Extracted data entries
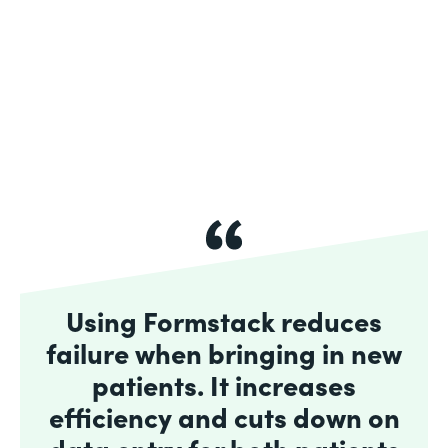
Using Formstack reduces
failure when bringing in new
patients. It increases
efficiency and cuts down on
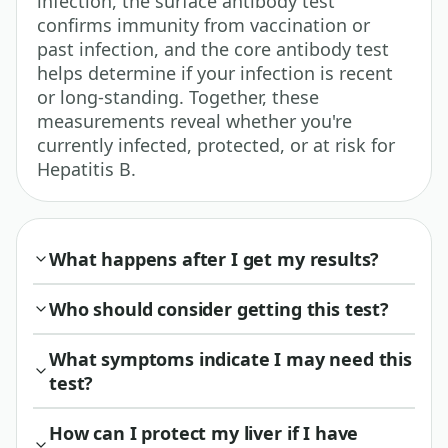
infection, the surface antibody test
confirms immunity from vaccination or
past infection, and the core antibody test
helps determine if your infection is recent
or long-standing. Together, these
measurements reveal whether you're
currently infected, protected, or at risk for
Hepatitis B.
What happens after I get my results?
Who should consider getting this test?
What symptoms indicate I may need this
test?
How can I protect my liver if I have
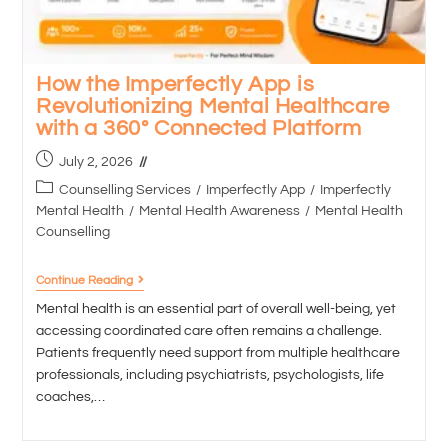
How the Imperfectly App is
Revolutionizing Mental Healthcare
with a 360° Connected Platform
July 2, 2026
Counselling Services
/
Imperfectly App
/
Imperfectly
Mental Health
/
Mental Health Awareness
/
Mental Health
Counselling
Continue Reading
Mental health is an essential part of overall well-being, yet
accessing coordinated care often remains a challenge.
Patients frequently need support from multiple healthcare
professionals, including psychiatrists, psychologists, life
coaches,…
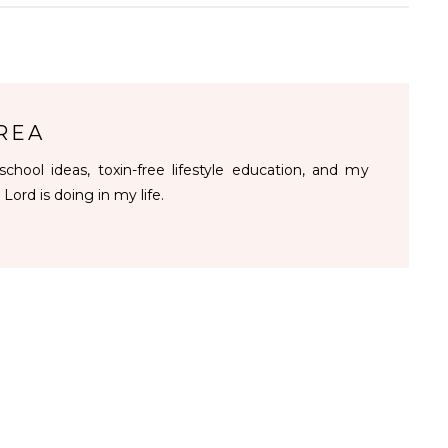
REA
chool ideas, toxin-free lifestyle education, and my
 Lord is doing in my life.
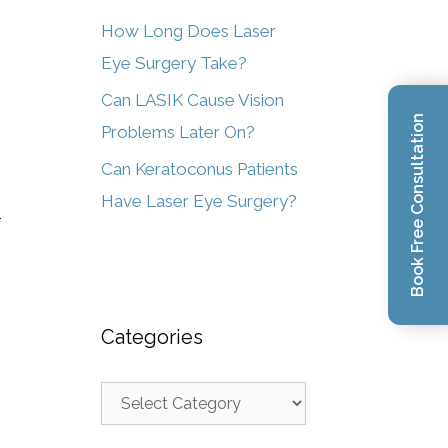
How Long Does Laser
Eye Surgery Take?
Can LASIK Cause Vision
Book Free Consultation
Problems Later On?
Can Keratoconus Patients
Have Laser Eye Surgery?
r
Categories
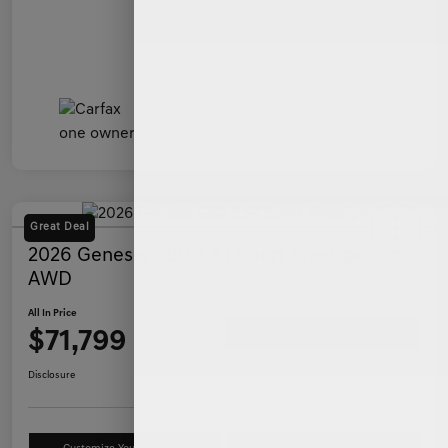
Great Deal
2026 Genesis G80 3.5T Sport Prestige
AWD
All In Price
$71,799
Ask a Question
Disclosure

== DIRECTIONS ==
For the string "Mental", show each line of the entries above where it occurs.

== EXERCISE SOLUTION ==
Revolutionizing Mental Healthcare
Mental Health
Mental Health Awareness
Mental Health
Mental health is an essential part of overall well-being, yet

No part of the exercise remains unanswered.